Так же как Антошка, Стёпа Лошаткин считался теперь племянником, который приехал в Ново-Калошин на каникулы. Только, разумеется, не племянником профессора, а своим собственным, то есть Степана Степаныча Лошаткина. А сам Степан Степаныч, по словам его супруги, якобы пребывал в длительном отъезде по коммерческим делам.
К новому родственнику Венера Евсеевна относилась со всей строгостью. Ежедневно гоняла его на рынок за овощами, велела поливать огород и делать уборку в доме и в магазине. Порой за излишнюю медлительность или возражения награждала подзатыльниками.
– А вчера выпороть обещала, – горько признался однажды Стёпа приятелям. – За то, что поздно домой пришёл. Говорит, что в следующий раз обязательно…
– Ну и правильно, – злорадно отозвался Пека. – А ты небось думал, что детство – это сплошная радость, да? Ха-ха…
Он один продолжал относиться к Лошаткину непримиримо. Говорил, что не верит ему “даже на огуречный хвост”. Впрочем, на открытую ссору не лез. Вообще Пека стал более сдержанным и воспитанным. Это, без сомнения, сказывалось влияние профессора Телеги, с которым Пека подружился.
Егор Николаевич в свою очередь подружился с Пекиной тётушкой. Он повадился провожать Пеку после занятий домой (говорил, что для разминки), заходил в гости и всё чаще засиживался у Изольды Евгеньевны. Пека был рад. Увлеченная этим знакомством, тётя Золя почти забыла о своих педагогических обязанностях и настолько раздобрилась, что сама отдала Пеке медный таз. Приближалось новое полнолуние.
А Стёпа Лошаткин к концу июля сделался уже привычным человеком в ребячьей компании. И, несмотря на опасения Пеки, оказался вполне нормальным пацаном. Ну, были у него, конечно, кой-какие загибы. Жульничал иногда при игре в “мяч-вышибалу” и в “банки-шарики”, боялся сперва плавать в пруду (хотя там всего “по пуп”), часто хвастался, что в “наше старое время” игры были интереснее. Ну да кто без недостатков? И к тому же, когда Стёпе лунным вечером дали покататься в тазу, хвастаться он перестал.

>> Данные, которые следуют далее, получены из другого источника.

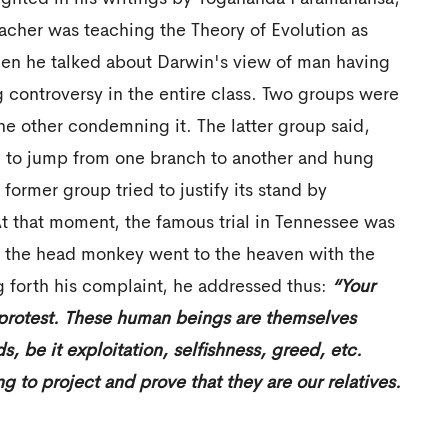
acher was teaching the Theory of Evolution as
en he talked about Darwin's view of man having
g controversy in the entire class. Two groups were
e other condemning it. The latter group said,
sed to jump from one branch to another and hung
 former group tried to justify its stand by
t that moment, the famous trial in Tennessee was
, the head monkey went to the heaven with the
g forth his complaint, he addressed thus:
“Your
 protest. These human beings are themselves
 be it exploitation, selfishness, greed, etc.
g to project and prove that they are our relatives.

В его детстве такого не было.
Пека сперва не хотел давать Стёпе таз, говорил, что «посудина не потянет такого чемпиона по штанге”. Но после двукратного заклинания таз Стёпу поднял. И тот был счастлив, хотя и вздыхал, что “опять придёт домой поздно, а там сами понимаете…”
На пустыре у огонька собирались по-прежнему. Правда, теперь болтали и пели реже, а молчали чаще. Может, потому, что недалёк уже был день Антошкиного отлёта. А может, потому, что вечера стали темнее. И потому, что Пим-Копытыч продолжал грустить о Потапе, хотя и скрывал это. Всё чаще было заметно, что он прикладывается к напитку, который готовит у себя в подвале из паслёна и остатков прошлогодней картошки. Впрочем, заметно было несильно. Непрочной казалась теперь и судьба самого Ямского пустыря. Ходили слухи, что осенью начнут его расчищать и разобьют на этом месте детский парк. С качелями, каруселями и прочими радостями… Что же, парк – дело хорошее, но пустырь с его таинственными джунглями, подвалами и низкой розовой луной над кустами было жаль.